Rewrite every line of the rows below as a numbered list, skipping blank lines. Leave the picture markers out of your answer.

*Rows excerpted from a collection*
------------------------

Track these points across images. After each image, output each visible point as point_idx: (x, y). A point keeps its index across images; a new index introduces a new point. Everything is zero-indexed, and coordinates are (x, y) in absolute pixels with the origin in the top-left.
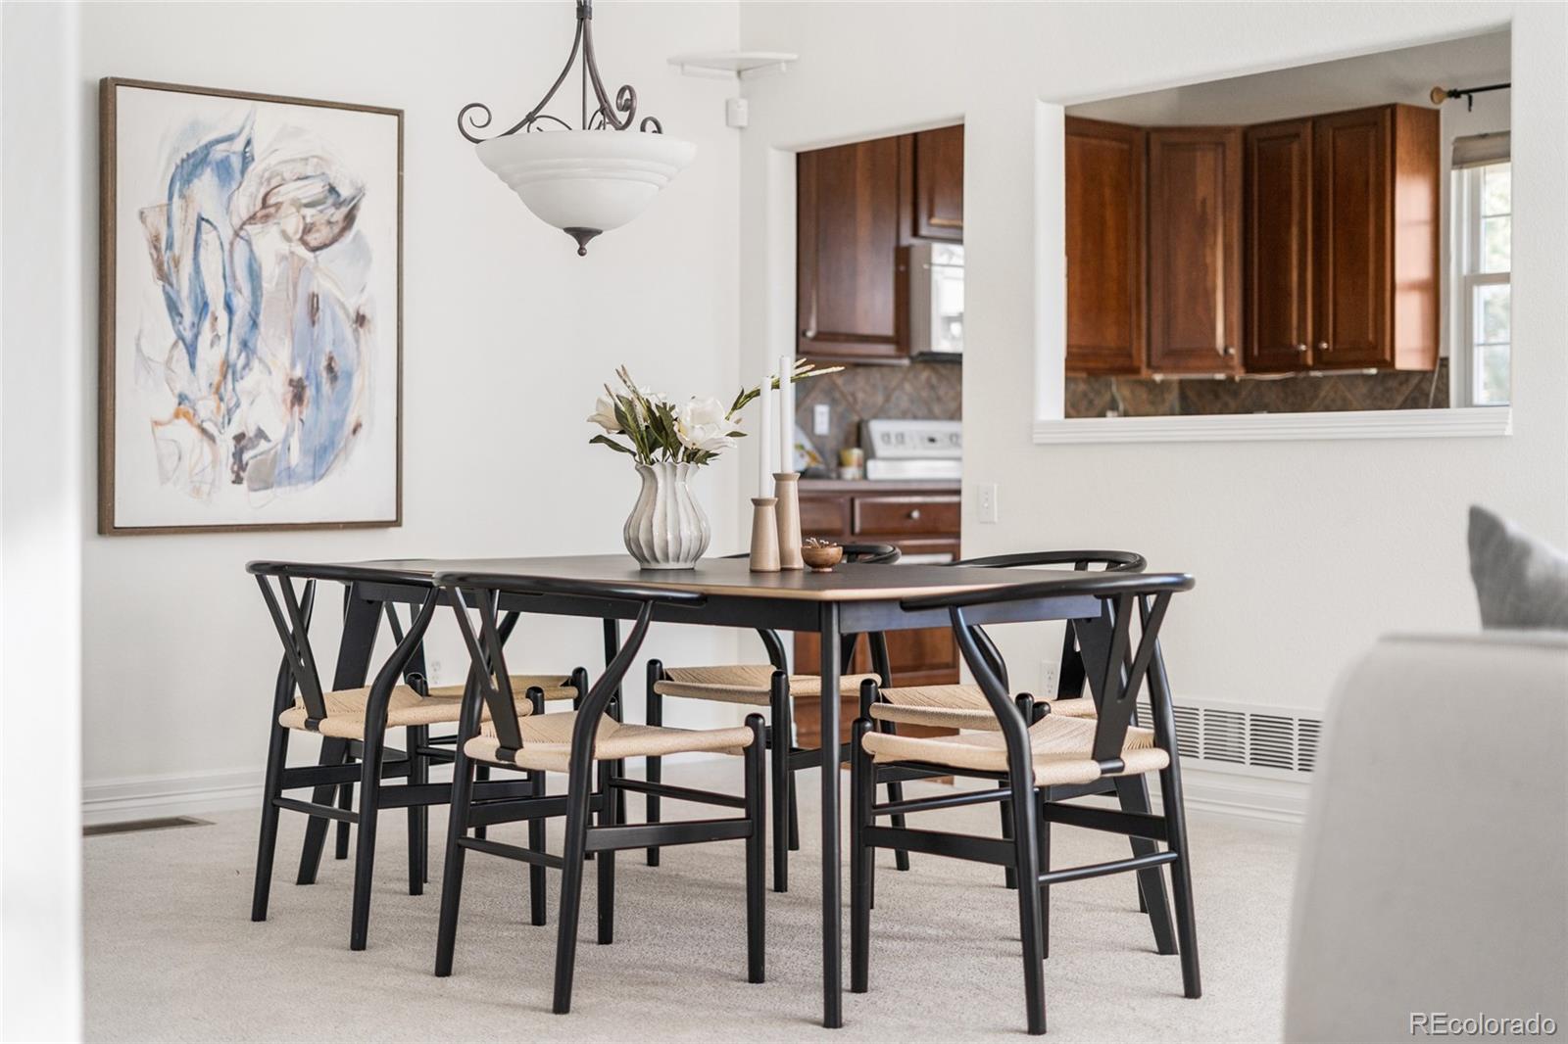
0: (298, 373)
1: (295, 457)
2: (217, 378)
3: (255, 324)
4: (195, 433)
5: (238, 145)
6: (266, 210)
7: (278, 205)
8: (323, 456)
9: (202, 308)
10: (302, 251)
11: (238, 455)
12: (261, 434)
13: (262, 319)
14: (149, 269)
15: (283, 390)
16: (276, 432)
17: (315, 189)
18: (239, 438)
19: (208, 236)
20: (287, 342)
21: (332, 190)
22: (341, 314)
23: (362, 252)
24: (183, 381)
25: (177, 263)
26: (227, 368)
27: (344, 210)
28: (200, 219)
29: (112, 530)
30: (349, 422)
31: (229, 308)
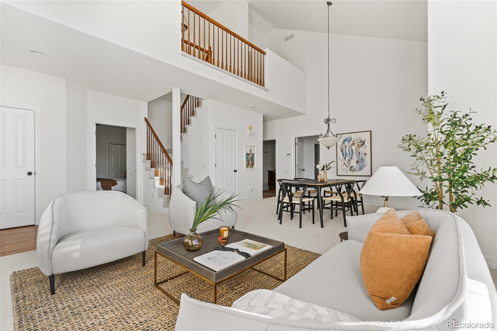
0: (357, 160)
1: (357, 169)
2: (348, 161)
3: (352, 155)
4: (346, 166)
5: (350, 138)
6: (353, 144)
7: (355, 143)
8: (361, 169)
9: (346, 154)
10: (358, 148)
11: (350, 168)
12: (353, 166)
13: (353, 155)
14: (340, 151)
15: (355, 161)
16: (355, 166)
17: (359, 141)
18: (350, 167)
19: (347, 147)
20: (356, 157)
21: (361, 141)
22: (363, 154)
23: (366, 147)
24: (344, 161)
25: (343, 150)
26: (349, 160)
27: (363, 143)
28: (346, 146)
29: (337, 175)
30: (364, 165)
31: (349, 154)
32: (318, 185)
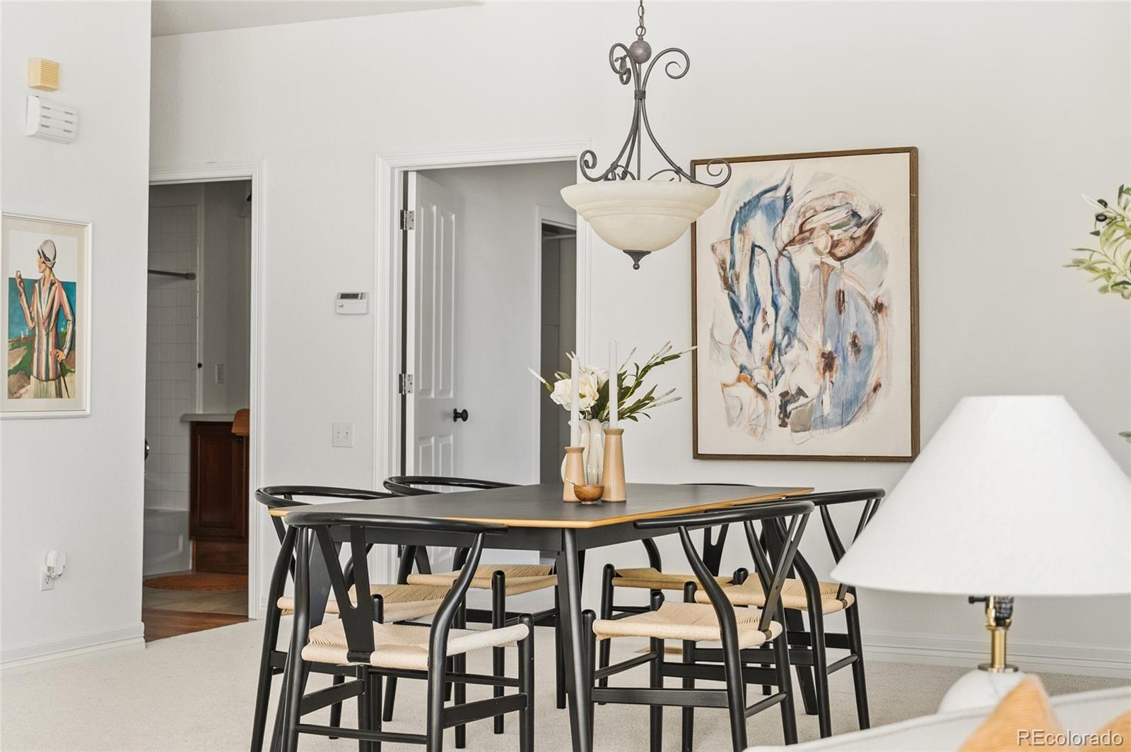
0: (829, 348)
1: (827, 408)
2: (767, 354)
3: (795, 315)
4: (752, 391)
5: (781, 192)
6: (803, 235)
7: (812, 231)
8: (850, 408)
9: (756, 305)
10: (831, 261)
11: (783, 407)
12: (800, 392)
13: (800, 312)
14: (719, 283)
15: (814, 358)
16: (812, 390)
17: (841, 215)
18: (784, 395)
19: (760, 257)
20: (820, 326)
21: (855, 214)
22: (862, 304)
23: (881, 258)
24: (743, 356)
25: (738, 277)
26: (775, 347)
27: (865, 228)
28: (754, 246)
29: (697, 456)
30: (872, 382)
31: (775, 305)
32: (563, 529)
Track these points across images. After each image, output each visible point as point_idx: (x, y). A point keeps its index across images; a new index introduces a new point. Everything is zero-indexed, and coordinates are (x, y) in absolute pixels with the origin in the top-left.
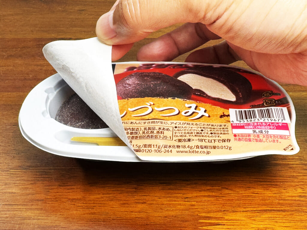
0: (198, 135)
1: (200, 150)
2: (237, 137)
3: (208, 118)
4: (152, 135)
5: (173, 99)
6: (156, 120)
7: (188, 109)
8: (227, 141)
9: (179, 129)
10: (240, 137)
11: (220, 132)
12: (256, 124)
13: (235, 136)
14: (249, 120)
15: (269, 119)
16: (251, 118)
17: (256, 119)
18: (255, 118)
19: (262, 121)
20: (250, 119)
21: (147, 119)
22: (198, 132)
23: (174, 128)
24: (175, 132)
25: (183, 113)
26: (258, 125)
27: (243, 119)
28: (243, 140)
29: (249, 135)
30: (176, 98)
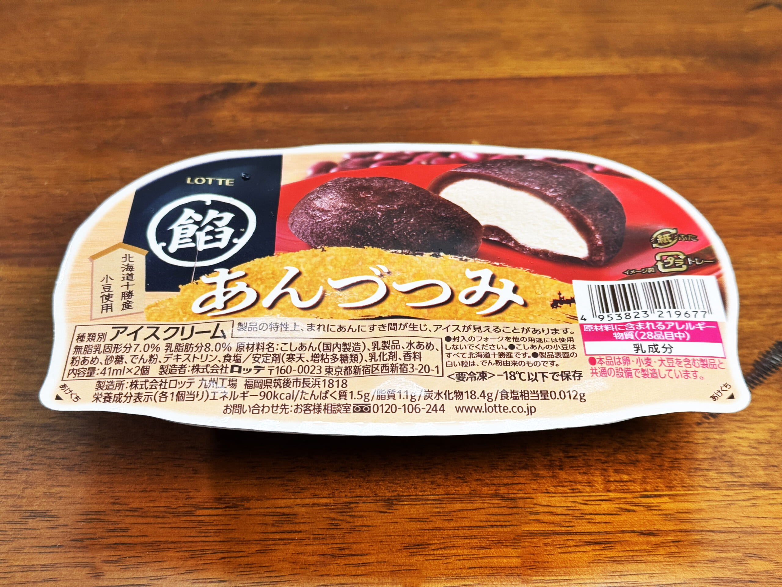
0: (503, 359)
1: (510, 403)
2: (597, 366)
3: (523, 309)
4: (394, 362)
5: (435, 258)
6: (398, 321)
7: (473, 286)
8: (572, 378)
9: (456, 343)
10: (604, 365)
11: (554, 351)
12: (640, 326)
13: (592, 361)
14: (623, 315)
15: (673, 311)
16: (629, 309)
17: (640, 311)
18: (638, 309)
19: (654, 317)
20: (625, 310)
21: (377, 316)
22: (502, 351)
23: (445, 342)
24: (448, 352)
25: (461, 297)
26: (646, 330)
27: (608, 311)
28: (613, 374)
29: (626, 359)
30: (442, 254)
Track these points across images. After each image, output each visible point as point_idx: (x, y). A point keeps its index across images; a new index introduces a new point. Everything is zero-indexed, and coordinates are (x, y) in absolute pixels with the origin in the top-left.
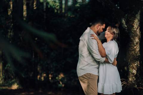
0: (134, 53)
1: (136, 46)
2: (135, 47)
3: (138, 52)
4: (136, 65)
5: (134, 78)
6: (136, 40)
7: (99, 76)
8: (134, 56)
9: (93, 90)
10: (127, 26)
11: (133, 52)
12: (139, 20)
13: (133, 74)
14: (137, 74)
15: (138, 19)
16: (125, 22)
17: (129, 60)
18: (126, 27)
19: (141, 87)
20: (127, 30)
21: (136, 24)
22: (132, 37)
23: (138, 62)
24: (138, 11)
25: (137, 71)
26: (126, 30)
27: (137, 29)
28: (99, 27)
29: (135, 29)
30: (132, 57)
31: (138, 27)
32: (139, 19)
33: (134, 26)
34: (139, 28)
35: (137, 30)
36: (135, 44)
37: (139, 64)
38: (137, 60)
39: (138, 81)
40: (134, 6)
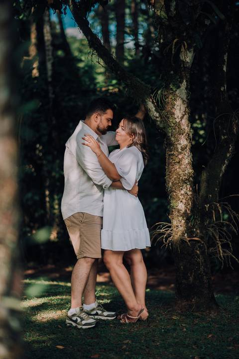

------------------------

*Finished exercise*
1. Track these points across images. After each image, output each visible point as point_idx: (x, y). A point keeps its index across images; a new index introduces a new point. Everything is zero-indexed, and coordinates are (x, y) in absolute pixels with the origin in the top-left.
2. 0: (298, 373)
3. 1: (295, 457)
4. 2: (217, 378)
5. 3: (255, 324)
6. 4: (195, 433)
7. 5: (238, 145)
8. 6: (266, 210)
9. 7: (278, 205)
10. 8: (323, 456)
11. 9: (202, 308)
12. 10: (302, 251)
13. 11: (238, 455)
14. 12: (261, 434)
15. 13: (262, 319)
16. 14: (149, 269)
17. 15: (283, 390)
18. 16: (276, 432)
19. 17: (315, 189)
20. 18: (239, 438)
21. 19: (208, 236)
22. 20: (287, 342)
23. 21: (332, 190)
24. 22: (341, 314)
25. 23: (362, 252)
26. 24: (183, 381)
27. 25: (177, 263)
28. 26: (227, 368)
29. 27: (344, 210)
30. 28: (200, 219)
31. 29: (112, 530)
32. 30: (349, 422)
33. 31: (229, 308)
34. 0: (357, 160)
35. 1: (357, 169)
36. 2: (348, 161)
37. 3: (352, 155)
38. 4: (346, 166)
39. 5: (350, 138)
40. 6: (353, 144)
41. 7: (355, 143)
42. 8: (361, 169)
43. 9: (346, 154)
44. 10: (358, 148)
45. 11: (350, 168)
46. 12: (353, 166)
47. 13: (353, 155)
48. 14: (340, 151)
49. 15: (355, 161)
50. 16: (355, 166)
51. 17: (359, 141)
52. 18: (350, 167)
53. 19: (347, 147)
54. 20: (356, 157)
55. 21: (361, 141)
56. 22: (363, 154)
57. 23: (366, 147)
58. 24: (344, 161)
59. 25: (343, 150)
60. 26: (349, 160)
61. 27: (363, 143)
62. 28: (346, 146)
63. 29: (337, 175)
64. 30: (364, 165)
65. 31: (349, 154)
66. 32: (318, 185)
67. 0: (829, 348)
68. 1: (827, 408)
69. 2: (767, 354)
70. 3: (795, 315)
71. 4: (752, 391)
72. 5: (781, 192)
73. 6: (803, 235)
74. 7: (812, 231)
75. 8: (850, 408)
76. 9: (756, 305)
77. 10: (831, 261)
78. 11: (783, 407)
79. 12: (800, 392)
80. 13: (800, 312)
81. 14: (719, 283)
82. 15: (814, 358)
83. 16: (812, 390)
84. 17: (841, 215)
85. 18: (784, 395)
86. 19: (760, 257)
87. 20: (820, 326)
88. 21: (855, 214)
89. 22: (862, 304)
90. 23: (881, 258)
91. 24: (743, 356)
92. 25: (738, 277)
93. 26: (775, 347)
94. 27: (865, 228)
95. 28: (754, 246)
96. 29: (697, 456)
97. 30: (872, 382)
98. 31: (775, 305)
99. 32: (563, 529)
100. Track these points across images. After each image, output each visible point as point_idx: (x, y). A point keeps its index across images; a new index introduces a new point. Everything is zero-indexed, and coordinates are (x, y) in absolute pixels with the origin in the top-left.
101. 0: (198, 135)
102. 1: (200, 150)
103. 2: (237, 137)
104. 3: (208, 118)
105. 4: (152, 135)
106. 5: (173, 99)
107. 6: (156, 120)
108. 7: (188, 109)
109. 8: (227, 141)
110. 9: (179, 129)
111. 10: (240, 137)
112. 11: (220, 132)
113. 12: (256, 124)
114. 13: (235, 136)
115. 14: (249, 120)
116. 15: (269, 119)
117. 16: (251, 118)
118. 17: (256, 119)
119. 18: (255, 118)
120. 19: (262, 121)
121. 20: (250, 119)
122. 21: (147, 119)
123. 22: (198, 132)
124. 23: (174, 128)
125. 24: (175, 132)
126. 25: (183, 113)
127. 26: (258, 125)
128. 27: (243, 119)
129. 28: (243, 140)
130. 29: (249, 135)
131. 30: (176, 98)
132. 0: (503, 359)
133. 1: (510, 403)
134. 2: (597, 366)
135. 3: (523, 309)
136. 4: (394, 362)
137. 5: (435, 258)
138. 6: (398, 321)
139. 7: (473, 286)
140. 8: (572, 378)
141. 9: (456, 343)
142. 10: (604, 365)
143. 11: (554, 351)
144. 12: (640, 326)
145. 13: (592, 361)
146. 14: (623, 315)
147. 15: (673, 311)
148. 16: (629, 309)
149. 17: (640, 311)
150. 18: (638, 309)
151. 19: (654, 317)
152. 20: (625, 310)
153. 21: (377, 316)
154. 22: (502, 351)
155. 23: (445, 342)
156. 24: (448, 352)
157. 25: (461, 297)
158. 26: (646, 330)
159. 27: (608, 311)
160. 28: (613, 374)
161. 29: (626, 359)
162. 30: (442, 254)
163. Track these points across images. After each image, output each visible point as point_idx: (x, y). A point keeps its index across images; a new index introduces a new point. Everything is zero-indexed, and coordinates are (x, y) in absolute pixels with the origin in the top-left.
164. 0: (134, 53)
165. 1: (136, 46)
166. 2: (135, 47)
167. 3: (138, 52)
168. 4: (136, 65)
169. 5: (134, 78)
170. 6: (136, 40)
171. 7: (99, 76)
172. 8: (134, 56)
173. 9: (93, 90)
174. 10: (127, 26)
175. 11: (133, 52)
176. 12: (139, 20)
177. 13: (133, 74)
178. 14: (137, 74)
179. 15: (138, 19)
180. 16: (125, 22)
181. 17: (129, 60)
182. 18: (126, 27)
183. 19: (141, 87)
184. 20: (127, 30)
185. 21: (136, 24)
186. 22: (132, 37)
187. 23: (138, 62)
188. 24: (138, 11)
189. 25: (137, 71)
190. 26: (126, 30)
191. 27: (137, 29)
192. 28: (99, 27)
193. 29: (135, 29)
194. 30: (132, 57)
195. 31: (138, 27)
196. 32: (139, 19)
197. 33: (134, 26)
198. 34: (139, 28)
199. 35: (137, 30)
200. 36: (135, 44)
201. 37: (139, 64)
202. 38: (137, 60)
203. 39: (138, 81)
204. 40: (134, 6)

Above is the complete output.